_What you will do:_ Extract the words from all of the records below and copy them line by line, without alteration. Omit the pictures from your answer.

(Extracted data entries)
## BEGIN
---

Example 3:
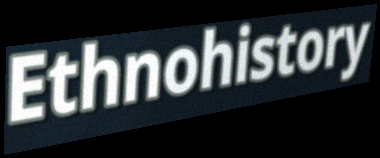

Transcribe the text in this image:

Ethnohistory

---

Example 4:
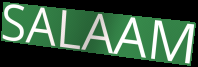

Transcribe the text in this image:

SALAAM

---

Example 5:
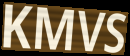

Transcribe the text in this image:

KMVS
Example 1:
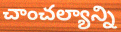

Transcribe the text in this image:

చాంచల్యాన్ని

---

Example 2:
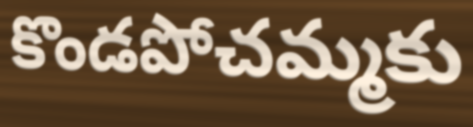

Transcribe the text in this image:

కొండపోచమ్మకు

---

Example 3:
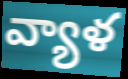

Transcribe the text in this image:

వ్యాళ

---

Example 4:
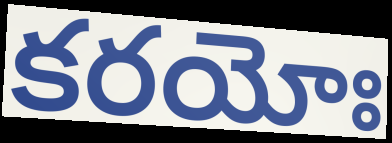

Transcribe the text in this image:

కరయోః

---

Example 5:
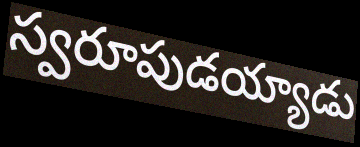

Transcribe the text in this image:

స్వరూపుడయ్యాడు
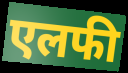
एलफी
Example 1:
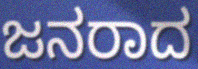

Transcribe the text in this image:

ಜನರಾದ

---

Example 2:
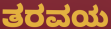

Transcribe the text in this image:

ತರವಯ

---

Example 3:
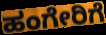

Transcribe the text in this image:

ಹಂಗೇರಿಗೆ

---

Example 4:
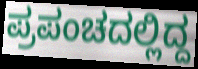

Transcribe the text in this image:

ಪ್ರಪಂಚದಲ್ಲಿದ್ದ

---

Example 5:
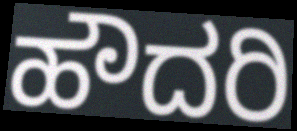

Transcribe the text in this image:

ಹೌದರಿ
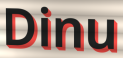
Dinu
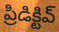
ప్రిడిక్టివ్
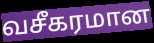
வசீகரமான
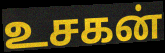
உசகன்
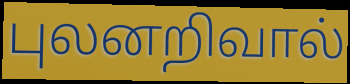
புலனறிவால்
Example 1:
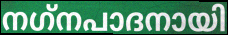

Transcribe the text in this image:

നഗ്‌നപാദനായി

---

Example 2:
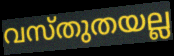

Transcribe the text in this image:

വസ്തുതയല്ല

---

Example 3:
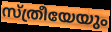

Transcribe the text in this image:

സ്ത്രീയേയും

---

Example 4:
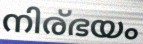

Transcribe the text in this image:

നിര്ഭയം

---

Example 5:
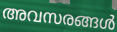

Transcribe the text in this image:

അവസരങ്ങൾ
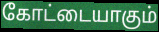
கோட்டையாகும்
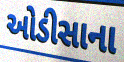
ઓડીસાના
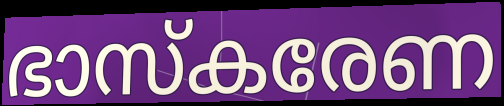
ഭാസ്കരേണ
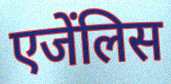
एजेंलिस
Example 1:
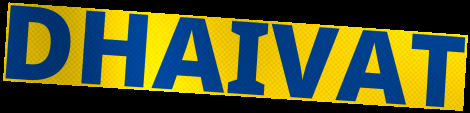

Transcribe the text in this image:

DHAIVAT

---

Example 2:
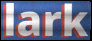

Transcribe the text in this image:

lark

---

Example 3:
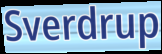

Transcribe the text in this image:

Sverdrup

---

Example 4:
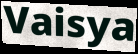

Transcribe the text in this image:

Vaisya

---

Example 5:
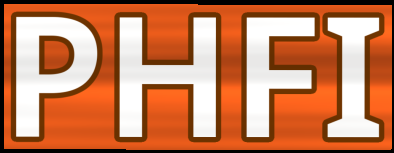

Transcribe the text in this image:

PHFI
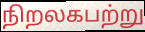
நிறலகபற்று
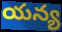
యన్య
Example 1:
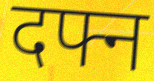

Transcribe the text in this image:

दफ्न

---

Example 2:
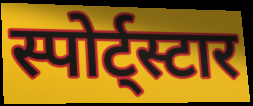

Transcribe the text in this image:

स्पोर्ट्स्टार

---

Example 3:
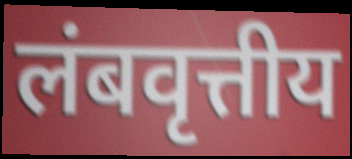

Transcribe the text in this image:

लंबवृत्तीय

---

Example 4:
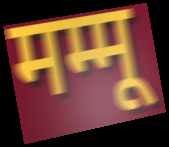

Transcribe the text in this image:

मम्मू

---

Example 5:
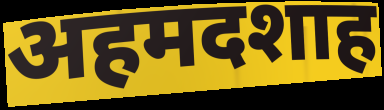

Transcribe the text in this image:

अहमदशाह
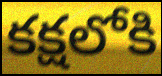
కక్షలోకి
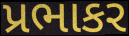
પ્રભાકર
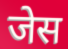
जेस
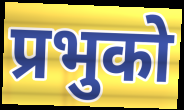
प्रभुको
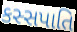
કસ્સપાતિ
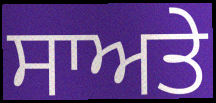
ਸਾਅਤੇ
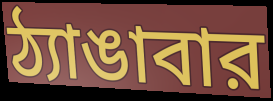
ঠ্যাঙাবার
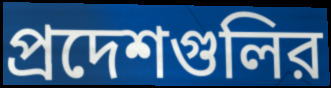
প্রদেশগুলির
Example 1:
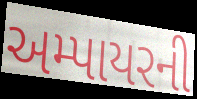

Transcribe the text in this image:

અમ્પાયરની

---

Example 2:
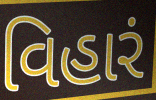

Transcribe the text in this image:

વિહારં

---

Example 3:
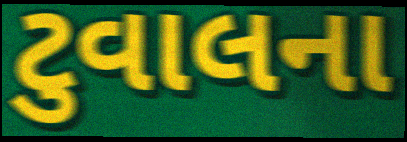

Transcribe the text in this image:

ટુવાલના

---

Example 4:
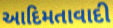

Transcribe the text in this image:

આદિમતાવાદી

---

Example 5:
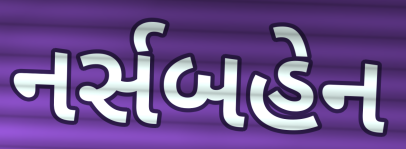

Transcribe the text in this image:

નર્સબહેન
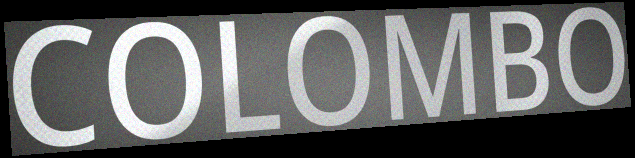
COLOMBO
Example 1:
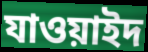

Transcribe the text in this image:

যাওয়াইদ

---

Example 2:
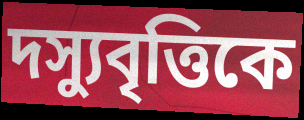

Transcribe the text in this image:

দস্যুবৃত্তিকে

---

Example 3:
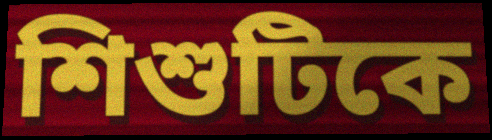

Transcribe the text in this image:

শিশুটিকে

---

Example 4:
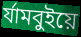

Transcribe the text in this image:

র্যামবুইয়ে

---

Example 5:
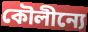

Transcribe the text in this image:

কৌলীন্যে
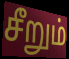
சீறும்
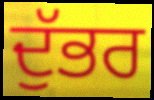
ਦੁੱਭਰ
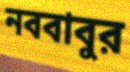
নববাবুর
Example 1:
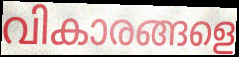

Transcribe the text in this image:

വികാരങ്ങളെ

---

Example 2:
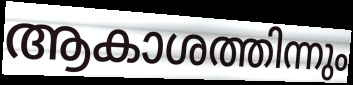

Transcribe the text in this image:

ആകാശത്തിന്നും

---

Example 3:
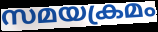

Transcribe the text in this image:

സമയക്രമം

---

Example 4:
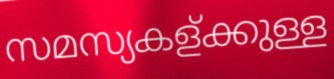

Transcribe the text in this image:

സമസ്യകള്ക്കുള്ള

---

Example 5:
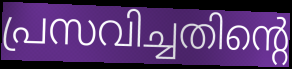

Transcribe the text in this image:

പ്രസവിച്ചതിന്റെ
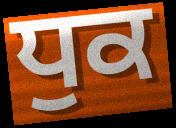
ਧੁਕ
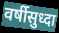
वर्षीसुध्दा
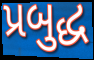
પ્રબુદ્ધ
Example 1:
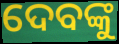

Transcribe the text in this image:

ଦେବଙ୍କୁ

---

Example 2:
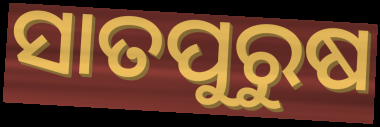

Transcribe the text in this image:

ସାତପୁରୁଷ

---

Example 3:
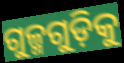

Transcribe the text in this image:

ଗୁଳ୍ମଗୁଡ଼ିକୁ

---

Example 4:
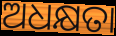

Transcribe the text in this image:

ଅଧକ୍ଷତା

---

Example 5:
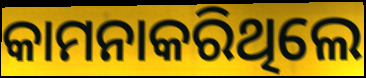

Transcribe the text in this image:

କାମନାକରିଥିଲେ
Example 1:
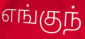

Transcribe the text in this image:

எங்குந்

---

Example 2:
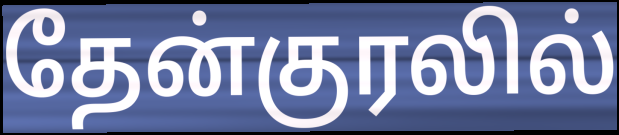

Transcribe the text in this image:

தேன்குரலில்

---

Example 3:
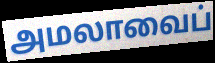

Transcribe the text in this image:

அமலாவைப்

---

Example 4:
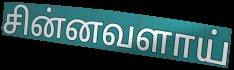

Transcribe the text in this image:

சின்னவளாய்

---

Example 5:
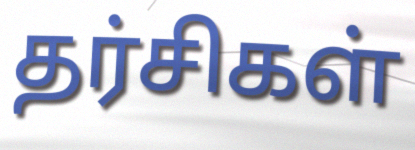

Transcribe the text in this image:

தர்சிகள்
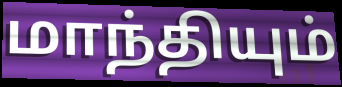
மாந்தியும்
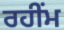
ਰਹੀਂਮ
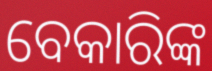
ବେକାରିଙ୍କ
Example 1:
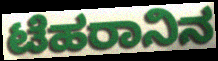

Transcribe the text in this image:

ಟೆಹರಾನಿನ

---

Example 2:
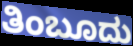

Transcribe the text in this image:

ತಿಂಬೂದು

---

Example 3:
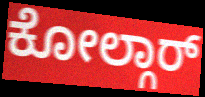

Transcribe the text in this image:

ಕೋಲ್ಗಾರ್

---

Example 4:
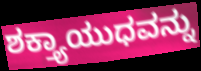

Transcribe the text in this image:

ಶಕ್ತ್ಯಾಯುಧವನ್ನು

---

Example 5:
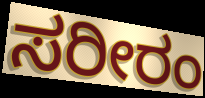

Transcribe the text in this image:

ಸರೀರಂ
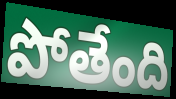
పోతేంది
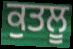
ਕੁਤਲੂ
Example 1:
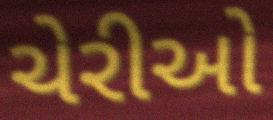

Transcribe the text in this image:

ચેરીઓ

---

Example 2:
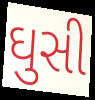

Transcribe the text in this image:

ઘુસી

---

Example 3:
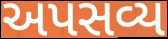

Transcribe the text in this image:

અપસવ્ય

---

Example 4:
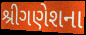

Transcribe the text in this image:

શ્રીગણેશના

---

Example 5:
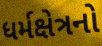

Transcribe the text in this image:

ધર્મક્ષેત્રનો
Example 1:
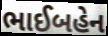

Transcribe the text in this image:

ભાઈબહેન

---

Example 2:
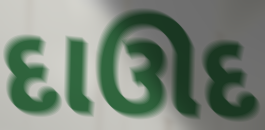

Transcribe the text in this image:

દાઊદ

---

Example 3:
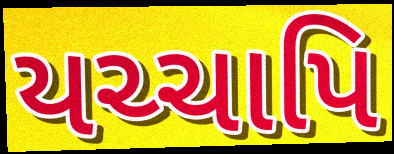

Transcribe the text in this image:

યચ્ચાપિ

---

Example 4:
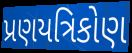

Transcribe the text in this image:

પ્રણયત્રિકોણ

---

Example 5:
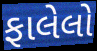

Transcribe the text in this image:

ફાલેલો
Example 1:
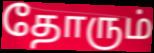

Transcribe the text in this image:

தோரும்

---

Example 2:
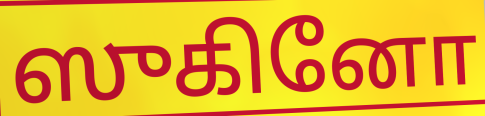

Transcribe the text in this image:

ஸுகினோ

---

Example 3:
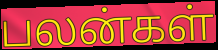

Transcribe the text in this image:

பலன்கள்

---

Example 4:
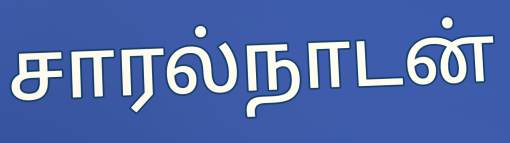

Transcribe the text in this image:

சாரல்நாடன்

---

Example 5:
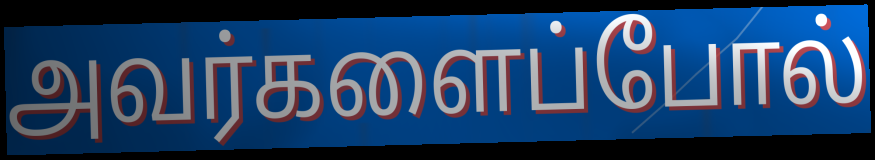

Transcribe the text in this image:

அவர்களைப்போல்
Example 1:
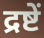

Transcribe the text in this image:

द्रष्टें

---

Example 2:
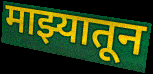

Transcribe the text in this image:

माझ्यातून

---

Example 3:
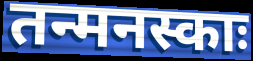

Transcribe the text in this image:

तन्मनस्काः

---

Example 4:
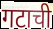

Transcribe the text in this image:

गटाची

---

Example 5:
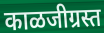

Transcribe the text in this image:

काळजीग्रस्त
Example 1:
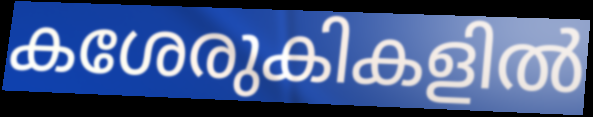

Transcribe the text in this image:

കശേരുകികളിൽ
## END
_The result:_
---

Example 3:

Transcribe the text in this image:

Ethnohistory

---

Example 4:

Transcribe the text in this image:

SALAAM

---

Example 5:

Transcribe the text in this image:

KMVS
Example 1:

Transcribe the text in this image:

చాంచల్యాన్ని

---

Example 2:

Transcribe the text in this image:

కొండపోచమ్మకు

---

Example 3:

Transcribe the text in this image:

వ్యాళ

---

Example 4:

Transcribe the text in this image:

కరయోః

---

Example 5:

Transcribe the text in this image:

స్వరూపుడయ్యాడు
एलफी
Example 1:

Transcribe the text in this image:

ಜನರಾದ

---

Example 2:

Transcribe the text in this image:

ತರವಯ

---

Example 3:

Transcribe the text in this image:

ಹಂಗೇರಿಗೆ

---

Example 4:

Transcribe the text in this image:

ಪ್ರಪಂಚದಲ್ಲಿದ್ದ

---

Example 5:

Transcribe the text in this image:

ಹೌದರಿ
Dinu
ప్రిడిక్టివ్
வசீகரமான
உசகன்
புலனறிவால்
Example 1:

Transcribe the text in this image:

നഗ്‌നപാദനായി

---

Example 2:

Transcribe the text in this image:

വസ്തുതയല്ല

---

Example 3:

Transcribe the text in this image:

സ്ത്രീയേയും

---

Example 4:

Transcribe the text in this image:

നിര്ഭയം

---

Example 5:

Transcribe the text in this image:

അവസരങ്ങൾ
கோட்டையாகும்
ઓડીસાના
ഭാസ്കരേണ
एजेंलिस
Example 1:

Transcribe the text in this image:

DHAIVAT

---

Example 2:

Transcribe the text in this image:

lark

---

Example 3:

Transcribe the text in this image:

Sverdrup

---

Example 4:

Transcribe the text in this image:

Vaisya

---

Example 5:

Transcribe the text in this image:

PHFI
நிறலகபற்று
యన్య
Example 1:

Transcribe the text in this image:

दफ्न

---

Example 2:

Transcribe the text in this image:

स्पोर्ट्स्टार

---

Example 3:

Transcribe the text in this image:

लंबवृत्तीय

---

Example 4:

Transcribe the text in this image:

मम्मू

---

Example 5:

Transcribe the text in this image:

अहमदशाह
కక్షలోకి
પ્રભાકર
जेस
प्रभुको
કસ્સપાતિ
ਸਾਅਤੇ
ঠ্যাঙাবার
প্রদেশগুলির
Example 1:

Transcribe the text in this image:

અમ્પાયરની

---

Example 2:

Transcribe the text in this image:

વિહારં

---

Example 3:

Transcribe the text in this image:

ટુવાલના

---

Example 4:

Transcribe the text in this image:

આદિમતાવાદી

---

Example 5:

Transcribe the text in this image:

નર્સબહેન
COLOMBO
Example 1:

Transcribe the text in this image:

যাওয়াইদ

---

Example 2:

Transcribe the text in this image:

দস্যুবৃত্তিকে

---

Example 3:

Transcribe the text in this image:

শিশুটিকে

---

Example 4:

Transcribe the text in this image:

র্যামবুইয়ে

---

Example 5:

Transcribe the text in this image:

কৌলীন্যে
சீறும்
ਦੁੱਭਰ
নববাবুর
Example 1:

Transcribe the text in this image:

വികാരങ്ങളെ

---

Example 2:

Transcribe the text in this image:

ആകാശത്തിന്നും

---

Example 3:

Transcribe the text in this image:

സമയക്രമം

---

Example 4:

Transcribe the text in this image:

സമസ്യകള്ക്കുള്ള

---

Example 5:

Transcribe the text in this image:

പ്രസവിച്ചതിന്റെ
ਧੁਕ
वर्षीसुध्दा
પ્રબુદ્ધ
Example 1:

Transcribe the text in this image:

ଦେବଙ୍କୁ

---

Example 2:

Transcribe the text in this image:

ସାତପୁରୁଷ

---

Example 3:

Transcribe the text in this image:

ଗୁଳ୍ମଗୁଡ଼ିକୁ

---

Example 4:

Transcribe the text in this image:

ଅଧକ୍ଷତା

---

Example 5:

Transcribe the text in this image:

କାମନାକରିଥିଲେ
Example 1:

Transcribe the text in this image:

எங்குந்

---

Example 2:

Transcribe the text in this image:

தேன்குரலில்

---

Example 3:

Transcribe the text in this image:

அமலாவைப்

---

Example 4:

Transcribe the text in this image:

சின்னவளாய்

---

Example 5:

Transcribe the text in this image:

தர்சிகள்
மாந்தியும்
ਰਹੀਂਮ
ବେକାରିଙ୍କ
Example 1:

Transcribe the text in this image:

ಟೆಹರಾನಿನ

---

Example 2:

Transcribe the text in this image:

ತಿಂಬೂದು

---

Example 3:

Transcribe the text in this image:

ಕೋಲ್ಗಾರ್

---

Example 4:

Transcribe the text in this image:

ಶಕ್ತ್ಯಾಯುಧವನ್ನು

---

Example 5:

Transcribe the text in this image:

ಸರೀರಂ
పోతేంది
ਕੁਤਲੂ
Example 1:

Transcribe the text in this image:

ચેરીઓ

---

Example 2:

Transcribe the text in this image:

ઘુસી

---

Example 3:

Transcribe the text in this image:

અપસવ્ય

---

Example 4:

Transcribe the text in this image:

શ્રીગણેશના

---

Example 5:

Transcribe the text in this image:

ધર્મક્ષેત્રનો
Example 1:

Transcribe the text in this image:

ભાઈબહેન

---

Example 2:

Transcribe the text in this image:

દાઊદ

---

Example 3:

Transcribe the text in this image:

યચ્ચાપિ

---

Example 4:

Transcribe the text in this image:

પ્રણયત્રિકોણ

---

Example 5:

Transcribe the text in this image:

ફાલેલો
Example 1:

Transcribe the text in this image:

தோரும்

---

Example 2:

Transcribe the text in this image:

ஸுகினோ

---

Example 3:

Transcribe the text in this image:

பலன்கள்

---

Example 4:

Transcribe the text in this image:

சாரல்நாடன்

---

Example 5:

Transcribe the text in this image:

அவர்களைப்போல்
Example 1:

Transcribe the text in this image:

द्रष्टें

---

Example 2:

Transcribe the text in this image:

माझ्यातून

---

Example 3:

Transcribe the text in this image:

तन्मनस्काः

---

Example 4:

Transcribe the text in this image:

गटाची

---

Example 5:

Transcribe the text in this image:

काळजीग्रस्त
Example 1:

Transcribe the text in this image:

കശേരുകികളിൽ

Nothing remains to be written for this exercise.